Fast forward to Friday, Sept. 25. I did real quick mirror check and everything checked out. We're good to go.
I mean, this is just a point release, and I've done millions of these. Business as usual, right?
At around 3:00pm ET on Friday, I was getting reports that the ZIP files were missing on most of the mirrors, despite the fact that they were considered in sync. Uh oh. Since Karl had found (and fixed) some short timeouts that may have caused the dropped connections, I went on to assume that mirrors were simply not yet fully up-to-date with Galileo SR1, and that they would be in sync sometime during the weekend.
As it turns out, since late August, our mirrors would begin syncing, but would never finish. They were all badly out of date, but still considered in sync but because they checked in regularly. So they spent most of the weekend simply catching up, without actually getting the new SR1/3.5.1 files.
On Monday, the above became painfully apparent when we were caught serving p2 updates for most of the planet from a single 100 megabit internet connection. At this point, mirrors were having a difficult time pulling updates from us. I then brilliantly re-routed most of our downloads to our Amazon AWS account, after making sure it was in sync.
Wrong again, hero.
My uploads to AWS were also not completing. Apparently, when you update Eclipse, there are content/artifact jar files everywhere in our tree that need to be fetched. Some of those were not on AWS yet, causing the updates to fail.

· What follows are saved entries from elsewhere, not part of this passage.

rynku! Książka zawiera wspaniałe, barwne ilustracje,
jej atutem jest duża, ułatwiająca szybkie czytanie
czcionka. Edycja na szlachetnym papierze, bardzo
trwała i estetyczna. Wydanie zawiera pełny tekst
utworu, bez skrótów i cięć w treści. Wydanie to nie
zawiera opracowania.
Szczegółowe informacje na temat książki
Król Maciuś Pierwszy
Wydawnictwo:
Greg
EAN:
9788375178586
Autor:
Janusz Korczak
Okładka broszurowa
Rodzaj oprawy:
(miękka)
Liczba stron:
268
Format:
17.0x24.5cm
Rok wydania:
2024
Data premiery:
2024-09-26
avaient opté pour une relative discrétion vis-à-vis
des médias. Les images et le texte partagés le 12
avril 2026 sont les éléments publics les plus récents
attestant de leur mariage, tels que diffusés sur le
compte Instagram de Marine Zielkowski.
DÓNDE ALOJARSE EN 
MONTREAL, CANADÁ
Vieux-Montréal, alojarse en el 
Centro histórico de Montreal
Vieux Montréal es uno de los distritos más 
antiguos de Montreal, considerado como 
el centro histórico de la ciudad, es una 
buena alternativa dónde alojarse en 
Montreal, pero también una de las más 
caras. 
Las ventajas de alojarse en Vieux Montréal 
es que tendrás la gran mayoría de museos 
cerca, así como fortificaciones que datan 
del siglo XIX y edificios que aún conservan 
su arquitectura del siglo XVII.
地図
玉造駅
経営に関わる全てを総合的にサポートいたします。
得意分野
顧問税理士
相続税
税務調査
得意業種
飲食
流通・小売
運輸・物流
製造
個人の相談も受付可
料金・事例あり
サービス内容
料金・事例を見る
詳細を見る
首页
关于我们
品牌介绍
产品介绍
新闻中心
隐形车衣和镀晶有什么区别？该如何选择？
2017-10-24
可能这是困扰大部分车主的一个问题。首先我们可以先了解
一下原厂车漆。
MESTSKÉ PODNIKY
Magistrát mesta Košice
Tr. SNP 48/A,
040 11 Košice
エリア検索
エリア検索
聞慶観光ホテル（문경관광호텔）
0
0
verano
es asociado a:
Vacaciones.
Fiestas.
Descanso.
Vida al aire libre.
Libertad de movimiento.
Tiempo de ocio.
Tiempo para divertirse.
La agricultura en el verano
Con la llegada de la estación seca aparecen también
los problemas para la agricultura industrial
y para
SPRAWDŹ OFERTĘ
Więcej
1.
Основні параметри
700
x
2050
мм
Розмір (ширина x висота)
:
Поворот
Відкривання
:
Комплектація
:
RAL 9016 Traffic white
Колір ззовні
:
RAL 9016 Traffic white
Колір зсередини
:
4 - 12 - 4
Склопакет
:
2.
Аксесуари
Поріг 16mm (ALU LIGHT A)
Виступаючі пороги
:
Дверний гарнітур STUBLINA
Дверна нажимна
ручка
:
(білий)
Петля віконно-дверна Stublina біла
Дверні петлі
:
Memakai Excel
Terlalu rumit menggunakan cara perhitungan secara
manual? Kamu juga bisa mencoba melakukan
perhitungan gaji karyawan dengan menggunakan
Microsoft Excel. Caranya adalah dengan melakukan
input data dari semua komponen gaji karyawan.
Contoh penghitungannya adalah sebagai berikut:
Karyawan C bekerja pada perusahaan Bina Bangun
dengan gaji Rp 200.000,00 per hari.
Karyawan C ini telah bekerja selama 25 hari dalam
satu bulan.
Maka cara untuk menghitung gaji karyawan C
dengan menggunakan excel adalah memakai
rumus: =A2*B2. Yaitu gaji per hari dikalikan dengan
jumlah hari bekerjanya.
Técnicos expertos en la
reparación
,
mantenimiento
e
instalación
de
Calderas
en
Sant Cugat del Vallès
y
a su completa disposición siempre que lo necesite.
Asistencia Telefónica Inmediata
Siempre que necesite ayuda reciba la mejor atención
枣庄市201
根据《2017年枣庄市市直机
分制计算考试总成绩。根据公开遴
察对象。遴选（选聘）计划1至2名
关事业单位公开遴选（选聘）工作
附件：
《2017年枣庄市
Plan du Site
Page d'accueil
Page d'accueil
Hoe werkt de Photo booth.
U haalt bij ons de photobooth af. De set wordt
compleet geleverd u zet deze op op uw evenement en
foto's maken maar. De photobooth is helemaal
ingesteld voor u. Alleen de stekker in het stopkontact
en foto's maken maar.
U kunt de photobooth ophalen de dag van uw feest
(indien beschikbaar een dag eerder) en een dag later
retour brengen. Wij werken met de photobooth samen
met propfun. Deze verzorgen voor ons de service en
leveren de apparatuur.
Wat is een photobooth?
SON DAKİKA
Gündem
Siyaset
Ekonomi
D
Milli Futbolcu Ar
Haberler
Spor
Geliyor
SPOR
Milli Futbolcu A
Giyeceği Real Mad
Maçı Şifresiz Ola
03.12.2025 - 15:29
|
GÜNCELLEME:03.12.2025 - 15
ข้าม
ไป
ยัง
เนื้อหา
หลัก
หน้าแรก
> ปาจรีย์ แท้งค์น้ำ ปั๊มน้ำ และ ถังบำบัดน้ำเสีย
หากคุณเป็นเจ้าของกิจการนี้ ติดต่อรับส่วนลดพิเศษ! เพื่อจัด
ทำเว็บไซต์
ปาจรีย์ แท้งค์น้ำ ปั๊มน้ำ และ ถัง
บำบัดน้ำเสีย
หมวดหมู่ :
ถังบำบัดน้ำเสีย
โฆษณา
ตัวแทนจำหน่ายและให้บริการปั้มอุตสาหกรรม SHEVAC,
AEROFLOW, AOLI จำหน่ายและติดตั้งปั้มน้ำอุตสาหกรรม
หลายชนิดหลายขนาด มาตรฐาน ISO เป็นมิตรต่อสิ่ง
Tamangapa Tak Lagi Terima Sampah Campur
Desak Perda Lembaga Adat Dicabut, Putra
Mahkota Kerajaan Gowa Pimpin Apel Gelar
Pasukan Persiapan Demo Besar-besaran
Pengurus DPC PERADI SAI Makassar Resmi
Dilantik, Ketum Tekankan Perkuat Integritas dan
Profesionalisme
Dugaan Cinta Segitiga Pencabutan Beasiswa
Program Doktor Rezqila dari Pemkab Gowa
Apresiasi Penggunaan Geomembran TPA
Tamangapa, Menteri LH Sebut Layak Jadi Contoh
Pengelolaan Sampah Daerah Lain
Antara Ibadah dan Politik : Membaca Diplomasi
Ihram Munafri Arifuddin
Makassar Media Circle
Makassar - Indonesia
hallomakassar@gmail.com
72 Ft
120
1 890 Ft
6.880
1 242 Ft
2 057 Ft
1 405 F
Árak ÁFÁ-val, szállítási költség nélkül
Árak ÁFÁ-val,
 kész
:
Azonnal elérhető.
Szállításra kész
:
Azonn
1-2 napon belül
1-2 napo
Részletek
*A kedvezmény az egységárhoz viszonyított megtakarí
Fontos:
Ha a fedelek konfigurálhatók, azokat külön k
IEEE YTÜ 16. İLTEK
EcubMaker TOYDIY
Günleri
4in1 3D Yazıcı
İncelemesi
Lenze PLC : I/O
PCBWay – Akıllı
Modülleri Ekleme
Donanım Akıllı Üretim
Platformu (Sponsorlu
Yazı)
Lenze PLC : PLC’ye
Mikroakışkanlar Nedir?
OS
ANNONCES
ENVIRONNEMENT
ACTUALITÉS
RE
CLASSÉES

"Epic Fail." What have you learned?
When you think it's business as usual, you're probably wrong. Plenty of learned lessons here.
What happens now?
Most of our mirrors are now in sync, and so is our Amazon AWS. p2 probably got burned by many broken mirrors and now only trusts the home site. It will eventually learn to trust its mirrors again. Until then, updates may be a bit slow, but they should succeed.